In fact, I'll take this a step further. Since you're new and obviously have the knack of asking intelligent questions, ask questions of everyone who doesn't seem rushed off their feet or unlikely to be able to give you a good answer. NPs, physicians (I've found that residents and fellows love to show off their recently-acquired expertise!), RTs, Social Workers, and anyone else you encounter at work.

This is one thing I really miss, doing private duty home care. I'm on my own. I seldom even see the other nurses, since our shifts don't overlap.

We used to have a medical supply company that used their respiratory therapists to deliver supplies as well as to troubleshoot equipment. It was wonderful to be able to speak face to face with an RT who knew the client.

Now, a respiratory therapist comes to the house only to check equipment. Since I don't work every day at the same home, I seldom get to see them.

Specializes in NICU, ICU, PICU, Academia.
This is one thing I really miss, doing private duty home care. I'm on my own. I seldom even see the other nurses, since our shifts don't overlap.

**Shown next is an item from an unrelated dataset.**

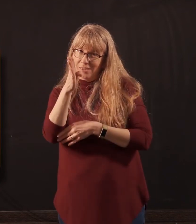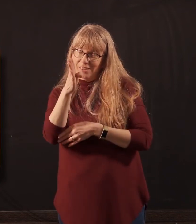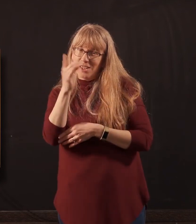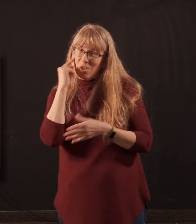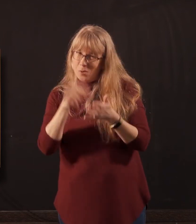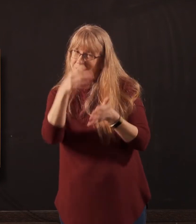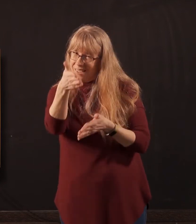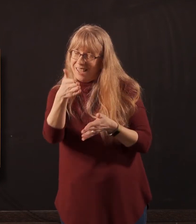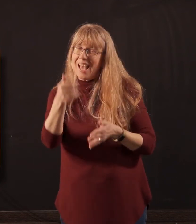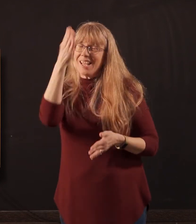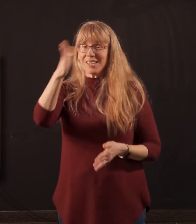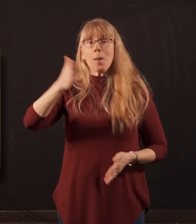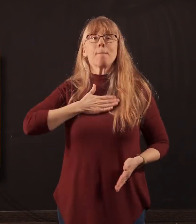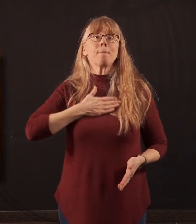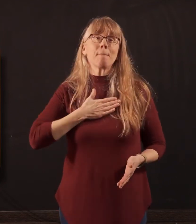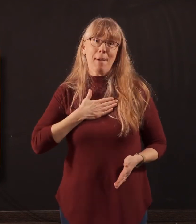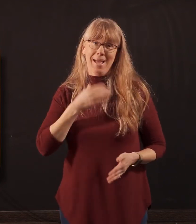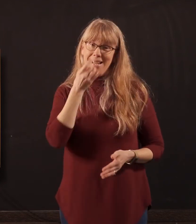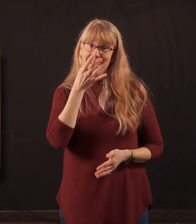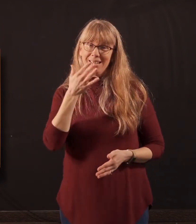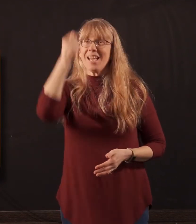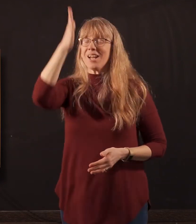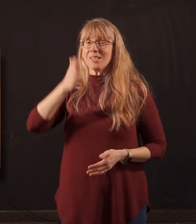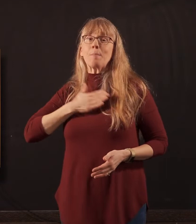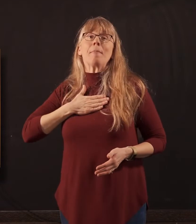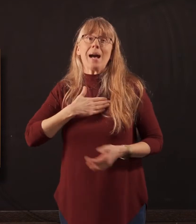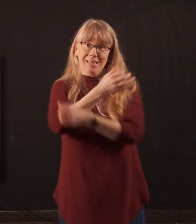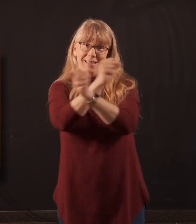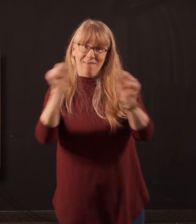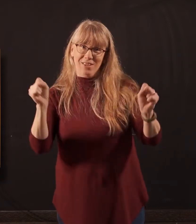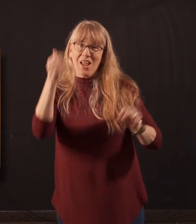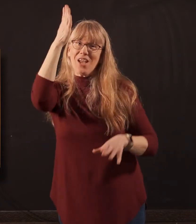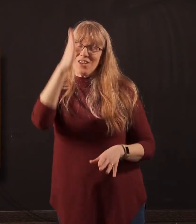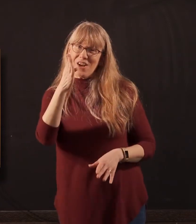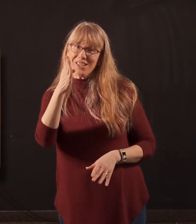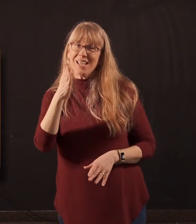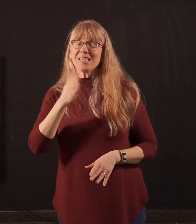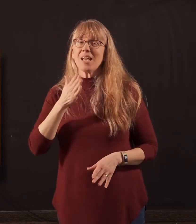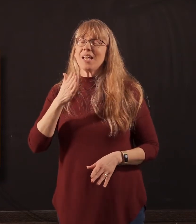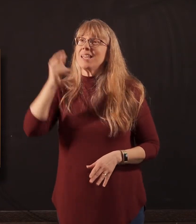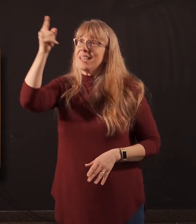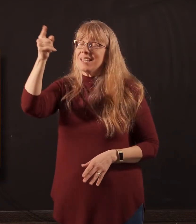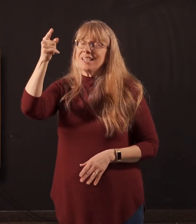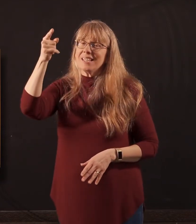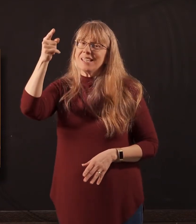God is my light. He says that God is my salvation. He says that he is the God. He is my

We used to have a medical supply company that used their respiratory therapists to deliver supplies as well as to troubleshoot equipment. It was wonderful to be able to speak face to face with an RT who knew the client.

Now, a respiratory therapist comes to the house only to check equipment. Since I don't work every day at the same home, I seldom get to see them.

When I did peds PDN, I had my RT friends' numbers in my phone for quick text questions. I also worked PICU (concurrently) and became the resident expert on the LTV vent as the RTs hated them and only saw them once in a blue moon.